Extrait:

○ ○ ○ ○ ○

Sauf que, ce n'est pas tout à fait vrai. Klaas Knot membre du Conseil d'administration de la BCE et gouverneur de la banque centrale des Pays-Bas vient de confirmer les déclarations du Président de l'Eurogroupe Monsieur Dijsselbloem en disant : «ses propos se réfèrent à une approche qui est sur la table depuis un moment en Europe. Cette approche fera partie de la politique de liquidation européenne » et de poursuivre, « imposer un prélèvement sur les dépôts bancaires – pourrait servir de modèle pour de futures crises ».
Voilà qui est suffisamment clair y compris pour ceux qui ne voudraient pas comprendre.

Vers un Bail-in mondial et simultané ?
Voilà une solution qui ne manquerait pas d'élégance. Aucune échappatoire possible, ou que vous mettiez votre argent il serait saisi à hauteur de x% permettant aux pays occidentaux qui sont tous sans exception dans la même situation de surendettement de repartir sur des bases économiquement plus saines.

○ ○ ○ ○ ○

Données d'annotation de mise en page:
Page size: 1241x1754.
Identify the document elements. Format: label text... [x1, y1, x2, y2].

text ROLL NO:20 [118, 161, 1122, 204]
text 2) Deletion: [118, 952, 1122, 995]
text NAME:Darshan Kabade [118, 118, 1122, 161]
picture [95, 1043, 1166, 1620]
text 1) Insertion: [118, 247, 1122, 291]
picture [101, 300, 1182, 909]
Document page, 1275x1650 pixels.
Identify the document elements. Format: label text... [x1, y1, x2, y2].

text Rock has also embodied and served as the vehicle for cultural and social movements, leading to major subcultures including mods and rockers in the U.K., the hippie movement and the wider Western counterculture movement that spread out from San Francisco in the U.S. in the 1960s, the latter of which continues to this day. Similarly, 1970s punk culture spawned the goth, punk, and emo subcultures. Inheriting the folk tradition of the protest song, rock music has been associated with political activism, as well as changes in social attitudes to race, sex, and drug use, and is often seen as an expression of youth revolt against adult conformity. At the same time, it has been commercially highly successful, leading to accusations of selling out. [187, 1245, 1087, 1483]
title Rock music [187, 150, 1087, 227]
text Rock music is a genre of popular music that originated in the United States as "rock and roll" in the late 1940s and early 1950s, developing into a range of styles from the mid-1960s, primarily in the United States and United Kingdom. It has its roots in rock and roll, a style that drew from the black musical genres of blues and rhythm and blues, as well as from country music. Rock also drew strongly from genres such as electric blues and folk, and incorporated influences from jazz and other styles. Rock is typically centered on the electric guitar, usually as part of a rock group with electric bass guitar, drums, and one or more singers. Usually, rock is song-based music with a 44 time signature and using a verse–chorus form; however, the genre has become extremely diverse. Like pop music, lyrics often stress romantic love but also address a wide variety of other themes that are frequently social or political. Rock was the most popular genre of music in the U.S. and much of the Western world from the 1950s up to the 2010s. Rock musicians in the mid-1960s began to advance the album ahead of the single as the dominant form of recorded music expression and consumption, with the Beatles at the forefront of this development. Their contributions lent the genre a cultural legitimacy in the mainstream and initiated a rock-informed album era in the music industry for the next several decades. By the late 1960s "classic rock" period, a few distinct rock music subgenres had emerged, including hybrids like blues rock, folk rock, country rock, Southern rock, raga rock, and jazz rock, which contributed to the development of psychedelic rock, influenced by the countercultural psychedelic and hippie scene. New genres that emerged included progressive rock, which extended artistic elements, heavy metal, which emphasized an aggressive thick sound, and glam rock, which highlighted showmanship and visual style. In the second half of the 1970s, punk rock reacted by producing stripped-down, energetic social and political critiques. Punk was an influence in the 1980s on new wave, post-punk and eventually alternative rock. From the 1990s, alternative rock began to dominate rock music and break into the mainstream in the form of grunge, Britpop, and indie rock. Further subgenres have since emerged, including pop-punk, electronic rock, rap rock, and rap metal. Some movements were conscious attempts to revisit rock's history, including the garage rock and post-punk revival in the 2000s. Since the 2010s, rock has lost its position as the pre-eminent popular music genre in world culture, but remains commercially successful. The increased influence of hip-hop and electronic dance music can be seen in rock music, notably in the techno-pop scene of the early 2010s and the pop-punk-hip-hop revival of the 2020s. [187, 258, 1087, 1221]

○ ○ ○ ○ ○

Exercice 1:
Transcrivez fidèlement le passage de l'extrait sur le prélèvement sur les dépôts bancaires, depuis « Vers un Bail-in » jusqu'à « économiquement plus saines. ».
Exercice 2:
Dans les enregistrements, recopiez mot pour mot tout ce qui va de la ligne contenant « text Rock has » jusqu'à la ligne contenant « title Rock music [187, 150, 1087, 227] », ces deux lignes comprises.
L'extrait et les enregistrements ne proviennent pas de la même source.

Corrigé 1:
Vers un Bail-in mondial et simultané ?
Voilà une solution qui ne manquerait pas d'élégance. Aucune échappatoire possible, ou que vous mettiez votre argent il serait saisi à hauteur de x% permettant aux pays occidentaux qui sont tous sans exception dans la même situation de surendettement de repartir sur des bases économiquement plus saines.

Corrigé 2:
text Rock has also embodied and served as the vehicle for cultural and social movements, leading to major subcultures including mods and rockers in the U.K., the hippie movement and the wider Western counterculture movement that spread out from San Francisco in the U.S. in the 1960s, the latter of which continues to this day. Similarly, 1970s punk culture spawned the goth, punk, and emo subcultures. Inheriting the folk tradition of the protest song, rock music has been associated with political activism, as well as changes in social attitudes to race, sex, and drug use, and is often seen as an expression of youth revolt against adult conformity. At the same time, it has been commercially highly successful, leading to accusations of selling out. [187, 1245, 1087, 1483]
title Rock music [187, 150, 1087, 227]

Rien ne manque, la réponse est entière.